Intel, whose $7 billion, 360 acre “center of manufacturing excellence in Europe” in county Kildare is perhaps the grandest monument to Ireland’s export-driven boom, is looking for a Senior Silicon Validation Engineer and a Thin Films Deposition Engineer, among other vacancies.
That may be cold comfort for Irish bricklayers, plasterers, estate agents, carpenters and property lawyers who have been cast out of work in their thousands.
When and if the wider economy picks up, it remains to be seen how many of them will still be around. Last year saw the first net migration out of Ireland since the boom years, when Ireland attracted tens of thousands of foreign workers a year.

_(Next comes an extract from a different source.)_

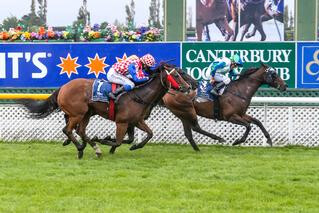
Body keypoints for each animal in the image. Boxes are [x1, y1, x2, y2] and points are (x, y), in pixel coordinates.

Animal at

Bobby Stewart, 32, a fund valuer who lost his job four months ago, went down to the welfare office this week to take his name off the unemployment rolls after finally finding a new job with a pay cut of around 20 percent.
“If I hadn’t got a job by Christmas, I would have moved to London. This was last ditch,” he said. One of his close friends, a carpenter, had recently left for Australia.
“It’s not just a case of waiting around. It’s a case of maybe there won’t be anything.”